What is required:
For each line below that contains the word "DIVISION", make a copy.

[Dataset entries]
<<<<

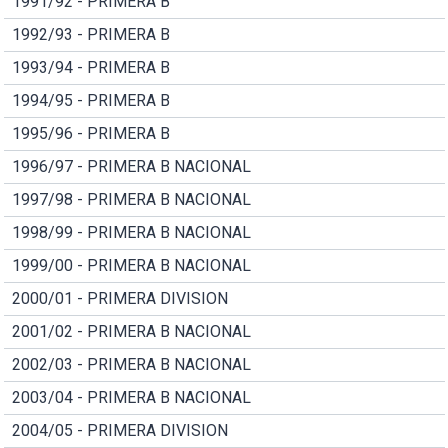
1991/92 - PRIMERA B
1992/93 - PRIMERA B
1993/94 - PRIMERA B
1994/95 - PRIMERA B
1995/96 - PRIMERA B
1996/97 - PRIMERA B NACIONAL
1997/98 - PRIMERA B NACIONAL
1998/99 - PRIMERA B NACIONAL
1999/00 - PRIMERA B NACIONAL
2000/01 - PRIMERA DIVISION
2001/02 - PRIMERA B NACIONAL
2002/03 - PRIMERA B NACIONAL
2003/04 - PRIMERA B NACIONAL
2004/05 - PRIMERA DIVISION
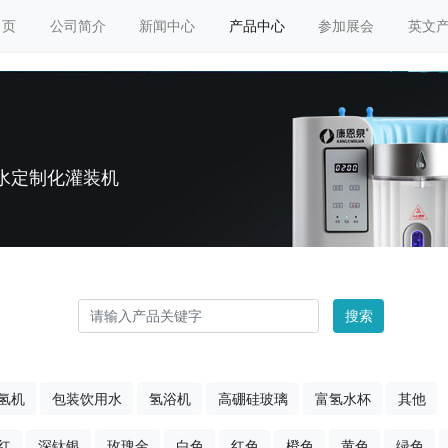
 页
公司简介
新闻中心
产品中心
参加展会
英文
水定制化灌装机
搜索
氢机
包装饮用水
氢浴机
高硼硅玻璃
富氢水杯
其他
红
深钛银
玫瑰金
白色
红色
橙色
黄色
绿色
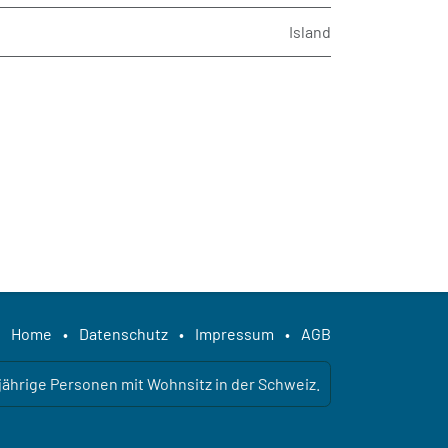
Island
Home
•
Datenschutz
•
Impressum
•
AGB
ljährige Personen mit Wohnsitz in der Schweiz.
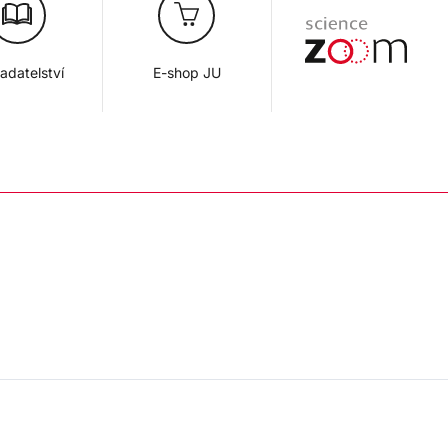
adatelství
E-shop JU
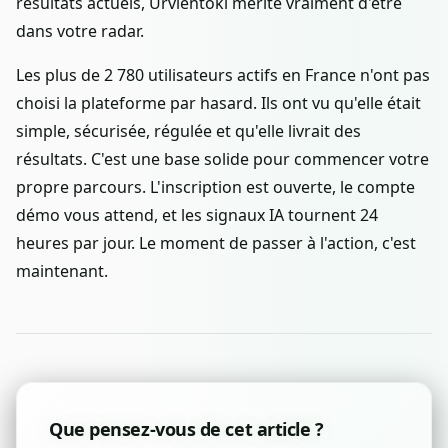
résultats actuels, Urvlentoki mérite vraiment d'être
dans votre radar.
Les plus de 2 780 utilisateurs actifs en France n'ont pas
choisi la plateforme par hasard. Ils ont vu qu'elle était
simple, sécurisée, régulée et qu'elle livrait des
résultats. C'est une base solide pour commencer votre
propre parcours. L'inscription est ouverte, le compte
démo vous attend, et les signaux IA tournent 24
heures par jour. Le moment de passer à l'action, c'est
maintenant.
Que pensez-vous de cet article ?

>>>>

Response below:
2000/01 - PRIMERA DIVISION
2004/05 - PRIMERA DIVISION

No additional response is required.